Toplum bilimcilere göre stratejik sosyal sorumluluk, belirli sosyal sorumluluk uygulamalarıyla toplum arasındaki bağı işaret eder. Eğer bu entegrasyon sağlanamaz ise güvenlikle sosyal sorumluluk girişimleri arasında uyumsuzluk ortaya çıkar. Hangi ülkede olursa olsun bu durum tutarsızlıktır ve toplumun gözünde şüpheye yol açar. Başarılı Stratejik yönetim modeli, oluşturulmasından uygulanmasına ve kontrol edilmesine kadar belli bir çizgiyi takip eder. En önemli rolü kademeli olarak yönetici birimleri oynar. Yöneticiler misyonlarını yerine getirir ve görev tamamlanıncaya kadar mücadeleyi bırakmazlar. Etkili bir sosyal sorumluluk, proaktif (sorunlar çıkmadan hazırlanan önleyici programlar) eylemi zorunlu görür. Böylece hedefe ulaşılır.
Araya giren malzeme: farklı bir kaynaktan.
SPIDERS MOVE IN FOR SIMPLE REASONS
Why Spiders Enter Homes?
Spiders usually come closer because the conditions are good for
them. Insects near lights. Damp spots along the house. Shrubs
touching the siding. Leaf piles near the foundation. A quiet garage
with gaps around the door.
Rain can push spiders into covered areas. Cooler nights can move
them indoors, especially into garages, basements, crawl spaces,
Toplumların refah düzeyi yükseldikçe beklentiler ve huzur yaygınlaştıkça doğru yönetim stratejileri uygulayan yöneticilere ilgi ve talep daha da artar.
Dünyada ülke yöneticilerinin sosyal sorumluluk bilinciyle hareket etmeleri, ahlaki ve rasyonel algı bilincinde olmaları, güçlü bir varoluş sebebi olacaktır. Buradan da yöneticilerin uzun süreli bulundukları makamda kalabileceği kabul görür sonucu çıkar. Bu bağlantı yöneticinin sosyal sorumluluk alanına güçlü bir durum sağlamasıyla netlik kazanır.
Sağlam bakış açısına sahip yöneticiler bulundukları toplumda iyi bir aktör ve etik değerlere sahip olarak algılanmanın değerinin farkındadırlar. Bu geleneksel yöneticilik algılarının ötesinde bir durumdur. Ayrıca küreselleşme ilerledikçe toplumlarda bilgi alışverişi artacak demokratik talepleri daha üste taşıyacaktır, bu nedenle stratejik sosyal sorumluluk sadece iyi bir yönetici faaliyeti değildir; iyi ya da kötü her türlü önemli konularda da dünyanın her yerinde görünür hale gelmektedir.
Ne yazık ki ortaya çıkan küresel değişim nedeniyle ülkeler arasındaki güç ve etkileme dengesi değişmektedir. Ülkelerin bu değişimden avantaj sağlaması için ekonomik performanslarını maksimuma çıkarması gerekir.
Güçlü stratejik sosyal sorumluluklar ekonomik, yasal, etiksel ve isteğe bağlı (hayırsever devlet) sorumluluklar olarak kavramsallaştırılmalı. Önemli üç tür sorumluluk üzerinde daha çok çalışılmalı; Ekonomik Sosyal ve Çevresel.
Mutlu ülkeler ve mutlu dünya dileklerimizle.